Lately, I’ve been thinking about how even small habits, like saying “please” to a machine, shape who we become.
It's not about the AI on the other end.
It's about the person on this one.
We all know A.I. doesn’t have feelings.
We know a chatbot doesn’t care if you say "please" or "thank you."
And yet, how we talk to it might shape how we talk to each other.
Earlier this week, The New York Times explored this strange question: Should we bother being polite to artificial intelligence? Technically, no. (Adding extra words like “please” just makes the system burn more energy, like fighting through tissue paper to find the gift inside.)

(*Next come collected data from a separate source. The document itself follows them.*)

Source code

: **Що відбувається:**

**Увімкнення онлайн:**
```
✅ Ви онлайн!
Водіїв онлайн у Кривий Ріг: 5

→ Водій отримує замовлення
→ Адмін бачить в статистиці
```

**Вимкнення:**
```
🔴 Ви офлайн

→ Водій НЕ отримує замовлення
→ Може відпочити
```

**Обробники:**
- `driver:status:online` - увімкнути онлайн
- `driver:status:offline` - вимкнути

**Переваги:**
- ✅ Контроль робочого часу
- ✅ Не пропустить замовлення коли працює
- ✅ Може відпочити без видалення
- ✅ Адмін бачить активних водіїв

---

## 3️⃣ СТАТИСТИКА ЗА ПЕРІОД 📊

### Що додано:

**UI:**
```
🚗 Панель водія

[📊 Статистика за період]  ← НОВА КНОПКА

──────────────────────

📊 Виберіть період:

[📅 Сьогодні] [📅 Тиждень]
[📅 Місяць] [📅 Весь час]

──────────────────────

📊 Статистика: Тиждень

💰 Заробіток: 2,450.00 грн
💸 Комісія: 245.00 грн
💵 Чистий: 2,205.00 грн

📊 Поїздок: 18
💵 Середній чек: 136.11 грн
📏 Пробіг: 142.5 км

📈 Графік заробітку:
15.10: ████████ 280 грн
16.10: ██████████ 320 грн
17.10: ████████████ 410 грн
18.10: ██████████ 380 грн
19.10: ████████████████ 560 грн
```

But kindness isn’t really for the machine.
It’s for us.
James Clear captures it well when he says, “Every action is a vote for the kind of person you want to become.”
Small habits become patterns.
Patterns shape culture.
And culture shapes how we present ourselves when the stakes are high.
MIT’s Sherry Turkle says A.I. is “alive enough” for us to show it courtesy, not because it’s sentient, but because we are.
Perhaps saying "please" and "thank you" to an algorithm won't make much of a difference.
Maybe it will.
But if practicing kindness becomes a reflex — even when no one’s keeping score — that feels like energy well spent.
The big moments get the headlines.
But it’s the small ones — when no one’s watching — that shape who we really are.
(And just in case the intelligent overlords are reading this: Thanks for your time.)
What about you?
Do you say "please" to your OpenAI or Gemini?
Should we care about courtesy even when the other side isn’t real?
Or are these the habits that shape the kind of leaders — and people — we want to be?
Thanks for your ramblings. They are always stimulating.
Yes and yes! I laugh to myself when I say please and thank you to my phone or computer. Nonetheless, I appreciate the “you’re welcome” or “my pleasure” that is returned. If we are in fact teaching AI, a little kindness is a good place to start.